E alla fine proprio alla vigilia della due giorni di fuoco che avrebbe dovuto pronunciare il de profundis per il governo gialloverde, il presidente del Consiglio Giuseppe Conte, con un colpo da maestro, ha sparigliato il campo e ha assestato un fendente niente male a chi vorrebbe la rottura e la crisi subito. Sia beninteso, le insidie per il governo sono tutte ancora presenti e cosa succederà nei prossimi giorni non è dato sapere. Russiagate e “autonomia regionale rafforzata” sono a dir poco due mine vaganti che incombono minacciose sui rapporti fra i due alleati di governo.

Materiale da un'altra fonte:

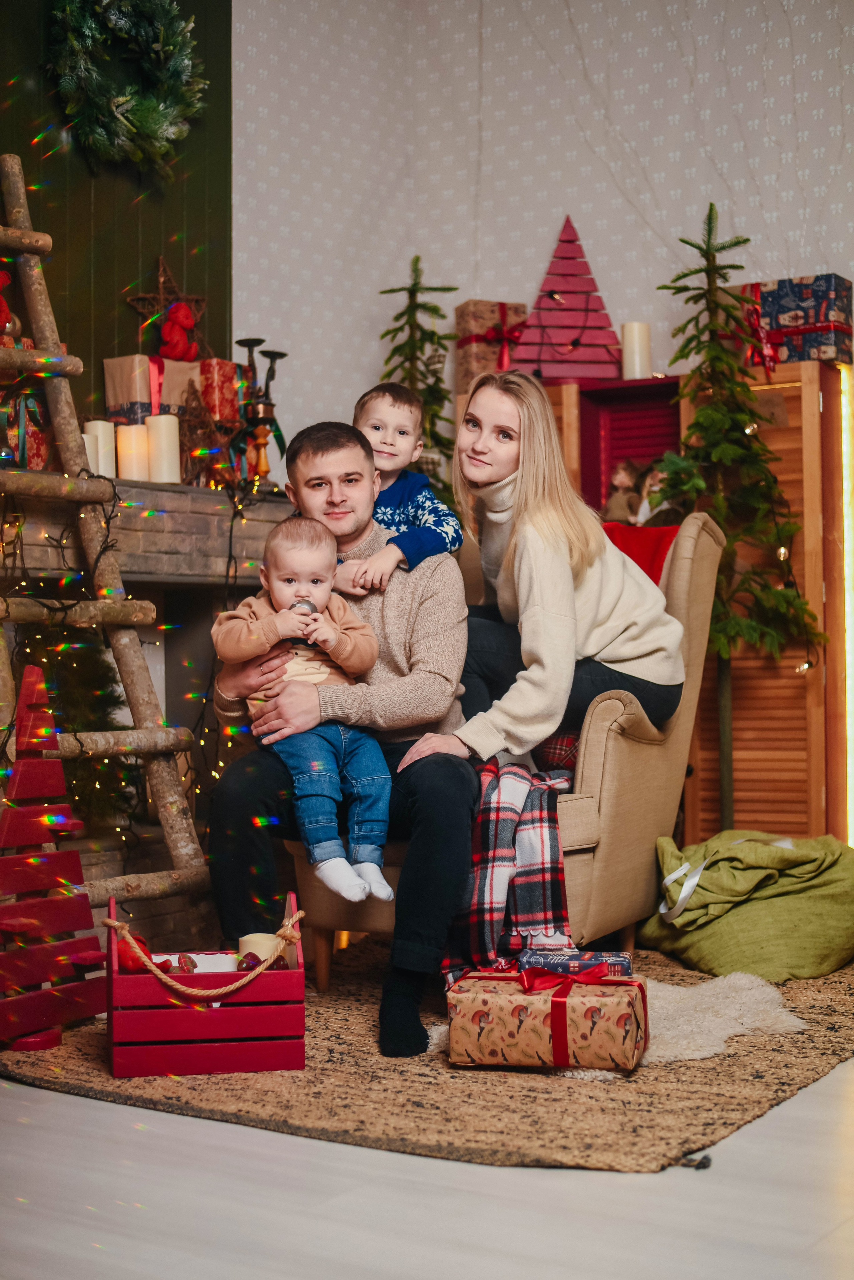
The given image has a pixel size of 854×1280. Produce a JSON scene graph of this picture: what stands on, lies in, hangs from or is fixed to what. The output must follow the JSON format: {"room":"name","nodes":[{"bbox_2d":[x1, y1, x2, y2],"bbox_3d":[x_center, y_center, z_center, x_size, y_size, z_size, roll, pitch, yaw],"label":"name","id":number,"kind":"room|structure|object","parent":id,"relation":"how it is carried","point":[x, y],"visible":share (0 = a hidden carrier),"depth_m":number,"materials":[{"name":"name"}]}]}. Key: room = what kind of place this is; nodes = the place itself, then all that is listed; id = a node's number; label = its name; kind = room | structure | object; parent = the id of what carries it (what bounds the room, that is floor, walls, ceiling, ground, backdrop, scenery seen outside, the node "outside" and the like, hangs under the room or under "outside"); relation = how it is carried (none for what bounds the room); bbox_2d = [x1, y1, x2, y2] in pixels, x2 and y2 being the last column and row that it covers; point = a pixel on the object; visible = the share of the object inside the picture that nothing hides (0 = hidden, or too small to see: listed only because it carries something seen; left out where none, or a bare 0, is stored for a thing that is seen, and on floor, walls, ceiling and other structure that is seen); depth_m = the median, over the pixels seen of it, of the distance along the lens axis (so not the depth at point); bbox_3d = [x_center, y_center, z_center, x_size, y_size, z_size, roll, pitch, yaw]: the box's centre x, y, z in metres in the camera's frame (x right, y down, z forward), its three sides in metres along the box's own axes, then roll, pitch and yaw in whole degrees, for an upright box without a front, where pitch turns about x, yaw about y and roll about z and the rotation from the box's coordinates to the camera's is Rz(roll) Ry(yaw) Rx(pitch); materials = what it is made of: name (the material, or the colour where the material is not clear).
{"room":"living room","nodes":[
{"label":"living room","id":0,"kind":"room"},
{"bbox_2d":[0,0,233,416],"bbox_3d":[-1.546,-0.962,3.903,0.131,3.144,3.360,-1,0,35],"label":"green wall","id":1,"kind":"structure","parent":0,"point":[113,291],"depth_m":4.89,"materials":[{"name":"green wood"}]},
{"bbox_2d":[44,0,207,177],"bbox_3d":[-0.793,-1.546,4.658,0.177,0.696,0.564,-1,0,35],"label":"wreath","id":2,"kind":"object","parent":1,"relation":"attached to","point":[155,129],"visible":0.97,"depth_m":4.63,"materials":[{"name":"green plant"}]},
{"bbox_2d":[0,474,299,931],"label":"fireplace","id":3,"kind":"object","parent":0,"point":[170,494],"visible":0.47,"depth_m":4.54,"materials":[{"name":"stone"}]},
{"bbox_2d":[1,391,49,467],"bbox_3d":[-1.011,-0.492,4.253,0.186,0.216,0.190,-1,0,35],"label":"gift box","id":4,"kind":"object","parent":3,"relation":"on","point":[38,444],"visible":0.56,"depth_m":4.21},
{"bbox_2d":[19,622,143,831],"bbox_3d":[-0.855,0.174,4.203,0.363,0.588,0.367,-1,0,35],"label":"christmas tree","id":5,"kind":"object","parent":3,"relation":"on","point":[73,670],"visible":0.5,"depth_m":4.15,"materials":[{"name":"plant"}]},
{"bbox_2d":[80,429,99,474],"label":"candle","id":6,"kind":"object","parent":3,"relation":"on","point":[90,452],"visible":0.37,"depth_m":4.23,"materials":[{"name":"white wax"}]},
{"bbox_2d":[83,420,116,478],"bbox_3d":[-0.817,-0.463,4.425,0.086,0.174,0.085,-1,0,35],"label":"candle","id":7,"kind":"object","parent":3,"relation":"on","point":[103,439],"visible":0.64,"depth_m":4.39,"materials":[{"name":"white wax"}]},
{"bbox_2d":[116,423,150,480],"bbox_3d":[-0.727,-0.458,4.398,0.086,0.152,0.085,-1,0,35],"label":"candle","id":8,"kind":"object","parent":3,"relation":"on","point":[133,459],"visible":0.9,"depth_m":4.36,"materials":[{"name":"wax"}]},
{"bbox_2d":[102,354,198,423],"bbox_3d":[-0.736,-0.621,4.762,0.159,0.291,0.225,-1,0,35],"label":"gift box","id":9,"kind":"object","parent":3,"relation":"on","point":[113,404],"visible":0.55,"depth_m":4.68,"materials":[{"name":"paper"}]},
{"bbox_2d":[129,256,209,357],"bbox_3d":[-0.702,-0.881,4.857,0.126,0.322,0.210,-1,0,35],"label":"star decoration","id":10,"kind":"object","parent":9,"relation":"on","point":[150,296],"visible":0.74,"depth_m":4.85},
{"bbox_2d":[158,301,198,360],"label":"teddy bear","id":11,"kind":"object","parent":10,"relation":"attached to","point":[168,329],"visible":0.97,"depth_m":4.80,"materials":[{"name":"red fabric"}]},
{"bbox_2d":[145,412,181,482],"bbox_3d":[-0.666,-0.479,4.477,0.092,0.191,0.090,-1,0,35],"label":"candle","id":12,"kind":"object","parent":3,"relation":"on","point":[163,442],"visible":0.93,"depth_m":4.44,"materials":[{"name":"wax"}]},
{"bbox_2d":[176,382,226,486],"bbox_3d":[-0.613,-0.544,4.735,0.159,0.300,0.169,-1,0,35],"label":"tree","id":13,"kind":"object","parent":3,"relation":"on","point":[190,452],"visible":0.85,"depth_m":4.72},
{"bbox_2d":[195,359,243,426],"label":"gift box","id":14,"kind":"object","parent":3,"relation":"on","point":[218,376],"visible":0.61,"depth_m":4.80,"materials":[{"name":"red paper"}]},
{"bbox_2d":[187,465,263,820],"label":"string lights","id":15,"kind":"object","parent":3,"relation":"hanging from","point":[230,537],"visible":0.57,"depth_m":4.53,"materials":[{"name":"black"}]},
{"bbox_2d":[233,336,286,493],"bbox_3d":[-0.467,-0.613,4.933,0.142,0.447,0.150,-1,0,35],"label":"candle holder","id":16,"kind":"object","parent":3,"relation":"on","point":[247,344],"visible":0.86,"depth_m":4.91,"materials":[{"name":"metal"}]},
{"bbox_2d":[0,1057,853,1279],"bbox_3d":[0.223,0.768,2.417,4.595,0.100,5.669,-1,0,35],"label":"floor","id":17,"kind":"structure","parent":0,"point":[90,1110],"depth_m":2.27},
{"bbox_2d":[0,156,213,943],"bbox_3d":[-0.831,-0.190,3.850,0.667,1.848,0.554,-1,0,35],"label":"ladder","id":18,"kind":"object","parent":17,"relation":"on","point":[138,732],"visible":0.88,"depth_m":3.88,"materials":[{"name":"brown wood"}]},
{"bbox_2d":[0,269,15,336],"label":"red ornament","id":19,"kind":"object","parent":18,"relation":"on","point":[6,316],"visible":0.97,"depth_m":4.22,"materials":[{"name":"red"}]},
{"bbox_2d":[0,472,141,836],"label":"string lights","id":20,"kind":"object","parent":18,"relation":"hanging from","point":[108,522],"visible":0.68,"depth_m":3.81,"materials":[{"name":"black"}]},
{"bbox_2d":[376,254,459,514],"bbox_3d":[-0.016,-0.290,5.278,0.437,1.660,0.445,-1,0,24],"label":"christmas tree","id":21,"kind":"object","parent":17,"relation":"on","point":[417,306],"visible":0.47,"depth_m":5.26,"materials":[{"name":"plant"}]},
{"bbox_2d":[1,934,853,1174],"bbox_3d":[0.133,0.715,3.559,1.762,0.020,1.962,-1,0,35],"label":"rug","id":22,"kind":"object","parent":17,"relation":"on","point":[354,1045],"visible":0.65,"depth_m":2.85,"materials":[{"name":"brown wicker"}]},
{"bbox_2d":[0,660,107,1050],"bbox_3d":[-0.735,0.382,3.231,0.235,0.686,0.275,-1,0,35],"label":"tree","id":23,"kind":"object","parent":22,"relation":"on","point":[38,827],"visible":0.99,"depth_m":3.21,"materials":[{"name":"red wood"}]},
{"bbox_2d":[106,887,308,1080],"bbox_3d":[-0.384,0.583,3.064,0.329,0.264,0.267,0,0,-11],"label":"wooden crate","id":24,"kind":"object","parent":22,"relation":"on","point":[133,978],"visible":0.86,"depth_m":2.94,"materials":[{"name":"red wood"}]},
{"bbox_2d":[115,927,161,973],"bbox_3d":[-0.512,0.550,3.133,0.088,0.084,0.093,-1,0,35],"label":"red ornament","id":25,"kind":"object","parent":24,"relation":"in","point":[123,953],"visible":0.5,"depth_m":3.10,"materials":[{"name":"red"}]},
{"bbox_2d":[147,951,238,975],"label":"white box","id":26,"kind":"object","parent":24,"relation":"in","point":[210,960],"visible":0.38,"depth_m":3.14,"materials":[{"name":"white paper"}]},
{"bbox_2d":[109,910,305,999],"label":"rope","id":27,"kind":"object","parent":24,"relation":"attached to","point":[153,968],"visible":0.98,"depth_m":3.02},
{"bbox_2d":[237,932,282,969],"bbox_3d":[-0.300,0.575,3.194,0.087,0.091,0.087,-1,0,35],"label":"candle","id":28,"kind":"object","parent":24,"relation":"in","point":[270,935],"visible":0.51,"depth_m":3.16,"materials":[{"name":"wax"}]},
{"bbox_2d":[285,508,732,990],"bbox_3d":[0.209,0.213,3.968,0.821,0.966,0.830,-1,0,35],"label":"armchair","id":29,"kind":"object","parent":22,"relation":"on","point":[606,722],"visible":0.38,"depth_m":3.71,"materials":[{"name":"beige fabric"}]},
{"bbox_2d":[202,411,476,1058],"bbox_3d":[-0.152,0.160,3.500,0.516,1.141,0.759,0,0,-1],"label":"man","id":30,"kind":"object","parent":29,"relation":"on","point":[334,442],"visible":0.81,"depth_m":3.32},
{"bbox_2d":[218,516,391,901],"bbox_3d":[-0.228,0.126,3.399,0.310,0.674,0.287,0,0,-20],"label":"baby","id":31,"kind":"object","parent":30,"relation":"in","point":[277,589],"visible":0.88,"depth_m":3.39},
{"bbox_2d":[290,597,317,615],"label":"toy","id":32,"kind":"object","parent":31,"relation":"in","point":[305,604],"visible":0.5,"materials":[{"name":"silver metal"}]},
{"bbox_2d":[343,381,461,588],"bbox_3d":[-0.075,-0.265,3.858,0.274,0.569,0.260,0,0,-38],"label":"child","id":33,"kind":"object","parent":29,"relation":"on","point":[382,444],"visible":0.64,"depth_m":3.85},
{"bbox_2d":[439,751,578,992],"bbox_3d":[0.185,0.455,3.591,0.301,0.428,0.448,-1,0,35],"label":"plaid blanket","id":34,"kind":"object","parent":29,"relation":"on","point":[514,775],"visible":0.73,"depth_m":3.45,"materials":[{"name":"fabric"}]},
{"bbox_2d":[400,369,685,773],"bbox_3d":[0.267,-0.147,3.853,0.515,0.835,0.661,-1,0,35],"label":"woman","id":35,"kind":"object","parent":29,"relation":"on","point":[631,645],"visible":0.88,"depth_m":3.75},
{"bbox_2d":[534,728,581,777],"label":"plaid cushion","id":36,"kind":"object","parent":29,"relation":"on","point":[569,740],"visible":0.24,"depth_m":3.92,"materials":[{"name":"red fabric"}]},
{"bbox_2d":[602,520,680,586],"bbox_3d":[0.409,-0.054,4.104,0.363,0.444,0.332,-1,0,35],"label":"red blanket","id":37,"kind":"object","parent":29,"relation":"on","point":[628,549],"visible":0.25,"depth_m":4.10,"materials":[{"name":"red fabric"}]},
{"bbox_2d":[428,968,807,1070],"bbox_3d":[0.385,0.697,3.300,0.658,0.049,0.662,-1,0,35],"label":"sheepskin rug","id":38,"kind":"object","parent":22,"relation":"on","point":[798,1020],"visible":0.35,"depth_m":3.23,"materials":[{"name":"white fur"}]},
{"bbox_2d":[443,960,648,1071],"bbox_3d":[0.210,0.620,3.004,0.333,0.166,0.225,-1,0,13],"label":"gift box","id":39,"kind":"object","parent":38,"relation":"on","point":[496,1000],"visible":0.97,"depth_m":2.91,"materials":[{"name":"beige paper"}]},
{"bbox_2d":[518,947,634,977],"bbox_3d":[0.269,0.602,3.250,0.221,0.062,0.148,-1,0,8],"label":"gift box","id":40,"kind":"object","parent":39,"relation":"on","point":[616,965],"visible":0.82,"depth_m":3.21,"materials":[{"name":"blue paper"}]},
{"bbox_2d":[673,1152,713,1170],"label":"tassel","id":41,"kind":"object","parent":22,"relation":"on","point":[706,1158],"visible":0.82,"depth_m":2.43,"materials":[{"name":"black"}]},
{"bbox_2d":[638,825,853,981],"bbox_3d":[0.772,0.566,3.952,0.548,0.297,0.566,-1,0,35],"label":"green bag","id":42,"kind":"object","parent":22,"relation":"on","point":[823,950],"visible":0.94,"depth_m":3.77,"materials":[{"name":"green fabric"}]},
{"bbox_2d":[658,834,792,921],"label":"white ribbon","id":43,"kind":"object","parent":42,"relation":"on","point":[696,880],"visible":0.7,"depth_m":3.92,"materials":[{"name":"white fabric"}]},
{"bbox_2d":[515,353,850,848],"bbox_3d":[0.669,-0.032,5.262,1.124,1.433,0.443,-1,0,35],"label":"wooden cabinet","id":44,"kind":"object","parent":17,"relation":"on","point":[798,504],"visible":0.43,"depth_m":4.95,"materials":[{"name":"brown wood"}]},
{"bbox_2d":[453,300,527,394],"bbox_3d":[0.204,-0.882,5.417,0.202,0.276,0.184,0,0,-20],"label":"gift box","id":45,"kind":"object","parent":44,"relation":"on","point":[477,304],"visible":0.64,"depth_m":5.34,"materials":[{"name":"brown paper"}]},
{"bbox_2d":[512,214,622,381],"bbox_3d":[0.436,-1.053,5.503,0.382,0.533,0.309,0,0,-3],"label":"tree","id":46,"kind":"object","parent":44,"relation":"on","point":[566,314],"visible":0.91,"depth_m":5.46,"materials":[{"name":"red wood"}]},
{"bbox_2d":[603,457,644,523],"bbox_3d":[0.584,-0.405,5.209,0.139,0.247,0.118,-1,0,35],"label":"doll","id":47,"kind":"object","parent":44,"relation":"in","point":[623,477],"visible":0.81,"depth_m":5.19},
{"bbox_2d":[621,320,651,378],"bbox_3d":[0.610,-0.832,5.183,0.089,0.184,0.089,-1,0,35],"label":"candle","id":48,"kind":"object","parent":44,"relation":"on","point":[636,349],"visible":0.83,"depth_m":5.15,"materials":[{"name":"white wax"}]},
{"bbox_2d":[633,459,676,524],"bbox_3d":[0.675,-0.394,5.145,0.144,0.235,0.124,-1,0,35],"label":"doll","id":49,"kind":"object","parent":44,"relation":"in","point":[646,509],"visible":0.54,"depth_m":5.13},
{"bbox_2d":[743,275,853,368],"bbox_3d":[1.060,-0.892,5.074,0.313,0.245,0.262,-1,0,35],"label":"gift box","id":50,"kind":"object","parent":44,"relation":"on","point":[828,341],"visible":0.78,"depth_m":4.96,"materials":[{"name":"blue paper"}]},
{"bbox_2d":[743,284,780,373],"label":"red bow","id":51,"kind":"object","parent":50,"relation":"attached to","point":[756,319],"visible":0.87,"depth_m":5.06,"materials":[{"name":"red fabric"}]},
{"bbox_2d":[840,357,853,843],"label":"light strip","id":52,"kind":"object","parent":44,"relation":"attached to","point":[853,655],"visible":0.76,"depth_m":5.13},
{"bbox_2d":[656,201,824,827],"bbox_3d":[0.827,-0.250,4.823,0.514,1.860,0.525,0,0,-11],"label":"christmas tree","id":53,"kind":"object","parent":17,"relation":"on","point":[741,266],"visible":0.86,"depth_m":4.79,"materials":[{"name":"plant"}]},
{"bbox_2d":[230,0,853,452],"bbox_3d":[1.260,-1.027,4.546,4.268,3.118,0.786,-1,0,35],"label":"wallpapered wall","id":54,"kind":"structure","parent":0,"point":[601,254],"depth_m":5.57,"materials":[{"name":"white paper"}]}
]}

Ma aver messo sul tavolo la questione della Tav, anche in previsione di una scadenza che era passata in secondo piano, quella della risposta da dare all’Europa entro venerdì prossimo, ha contribuito a disinnescare non poco i due ordigni. E lo ha fatto dando soddisfazione alla Lega, che nel governo si trova sottorappresentata e soprattutto di fronte a un atteggiamento di velina sulle grandi opere da parte degli alleati che potrebbe logorarne poco alla volta la tenuta elettorale. D’altronde, quella che a tutta prima sembrerebbe per Matteo Salvini la soluzione più razionale, richiesta a voce alta anche da molti maggiorenti del partito, cioè mandare in crisi il governo e puntare alle urne, è una via probabilmente sbarrata proprio in questo suo esito finale dal Capo dello Stato. Di fronte alla mossa di Conte, Luigi Di Maio, che non ha molte carte da giocarsi in questa fase politica, ha dovuto ingoiare il rospo, cercando solo di arginare i malumori interni al Movimento a e quella lotta fratricida in atto che prima o poi, a mio avviso, porterà a una scissione-implosione.
Conte, in ogni caso, gli ha lasciato aperta una finestra rimandando comunque per la scelta finale al Parlamento. Di Maio ne approfitterà, ma senza troppa convinzione. La politica è fatta di rapporti di forza, e questi allo stato attuale non sono favorevoli al capo politico dei Cinque Stelle. La politica è però anche fatta di interessi e, sulla Tav, il merito di Conte è stato quello di capire che in questo caso accontentare la Lega avrebbe significato fare anche l’interesse nazionale, visti gli impegni internazionali presi e le somme di denaro già abbondantemente spese. Almeno in parte lo sblocco preannunciato delle grandi opere dovrebbe tacitare un po’ i governatori del Nord, che sono allo stato attuali gli unici temibili oppositori interni del “capitano”.
Quello che doveva essere, domani, un Consiglio dei Ministri all’arma bianca è stato infatti rinviato alla ricerca di un punto di equilibrio fra le richieste dei governatori, le preoccupazioni delle regioni meridionali e le sollecitazioni istituzionali che a Conte saranno arrivate sicuramente dall’alto. Resta la minaccia del caso russo, con l’atteso discorso al Senato di oggi pomeriggio del presidente del Consiglio. L’impressione è che però, anche in questo caso, quello che è sempre meno un “notaio del popolo” e sempre più un mediatore fra posizioni apparentemente inconciliabili, saprà smussare gli angoli. L’indignazione delle opposizioni che ne seguirà sarà anche questa volta inefficace.